── Records for the exercise ──

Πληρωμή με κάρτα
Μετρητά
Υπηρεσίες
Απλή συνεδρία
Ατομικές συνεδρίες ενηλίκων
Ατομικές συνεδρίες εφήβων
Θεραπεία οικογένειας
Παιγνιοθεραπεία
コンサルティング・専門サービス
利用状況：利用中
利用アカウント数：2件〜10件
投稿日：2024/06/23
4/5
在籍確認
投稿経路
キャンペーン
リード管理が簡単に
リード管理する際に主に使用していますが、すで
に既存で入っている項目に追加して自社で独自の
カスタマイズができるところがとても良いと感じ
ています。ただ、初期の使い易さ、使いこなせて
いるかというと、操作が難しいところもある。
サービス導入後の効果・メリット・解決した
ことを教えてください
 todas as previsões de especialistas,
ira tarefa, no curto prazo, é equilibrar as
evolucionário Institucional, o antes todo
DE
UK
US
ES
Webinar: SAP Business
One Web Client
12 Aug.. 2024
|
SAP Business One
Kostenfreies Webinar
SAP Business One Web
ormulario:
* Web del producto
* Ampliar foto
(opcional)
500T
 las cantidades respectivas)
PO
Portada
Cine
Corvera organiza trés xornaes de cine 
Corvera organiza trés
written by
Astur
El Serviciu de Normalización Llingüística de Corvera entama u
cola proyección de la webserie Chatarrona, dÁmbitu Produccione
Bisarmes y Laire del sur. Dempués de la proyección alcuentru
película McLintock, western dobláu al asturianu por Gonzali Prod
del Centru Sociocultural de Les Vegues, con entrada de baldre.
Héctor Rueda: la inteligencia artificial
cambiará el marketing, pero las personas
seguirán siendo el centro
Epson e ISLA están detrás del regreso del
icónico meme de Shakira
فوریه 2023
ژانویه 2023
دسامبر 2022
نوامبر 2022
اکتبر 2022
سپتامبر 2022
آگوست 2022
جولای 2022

───

Work item.
Restate every entry above word for word.

Result of this task.
Πληρωμή με κάρτα
Μετρητά
Υπηρεσίες
Απλή συνεδρία
Ατομικές συνεδρίες ενηλίκων
Ατομικές συνεδρίες εφήβων
Θεραπεία οικογένειας
Παιγνιοθεραπεία
コンサルティング・専門サービス
利用状況：利用中
利用アカウント数：2件〜10件
投稿日：2024/06/23
4/5
在籍確認
投稿経路
キャンペーン
リード管理が簡単に
リード管理する際に主に使用していますが、すで
に既存で入っている項目に追加して自社で独自の
カスタマイズができるところがとても良いと感じ
ています。ただ、初期の使い易さ、使いこなせて
いるかというと、操作が難しいところもある。
サービス導入後の効果・メリット・解決した
ことを教えてください
 todas as previsões de especialistas,
ira tarefa, no curto prazo, é equilibrar as
evolucionário Institucional, o antes todo
DE
UK
US
ES
Webinar: SAP Business
One Web Client
12 Aug.. 2024
|
SAP Business One
Kostenfreies Webinar
SAP Business One Web
ormulario:
* Web del producto
* Ampliar foto
(opcional)
500T
 las cantidades respectivas)
PO
Portada
Cine
Corvera organiza trés xornaes de cine 
Corvera organiza trés
written by
Astur
El Serviciu de Normalización Llingüística de Corvera entama u
cola proyección de la webserie Chatarrona, dÁmbitu Produccione
Bisarmes y Laire del sur. Dempués de la proyección alcuentru
película McLintock, western dobláu al asturianu por Gonzali Prod
del Centru Sociocultural de Les Vegues, con entrada de baldre.
Héctor Rueda: la inteligencia artificial
cambiará el marketing, pero las personas
seguirán siendo el centro
Epson e ISLA están detrás del regreso del
icónico meme de Shakira
فوریه 2023
ژانویه 2023
دسامبر 2022
نوامبر 2022
اکتبر 2022
سپتامبر 2022
آگوست 2022
جولای 2022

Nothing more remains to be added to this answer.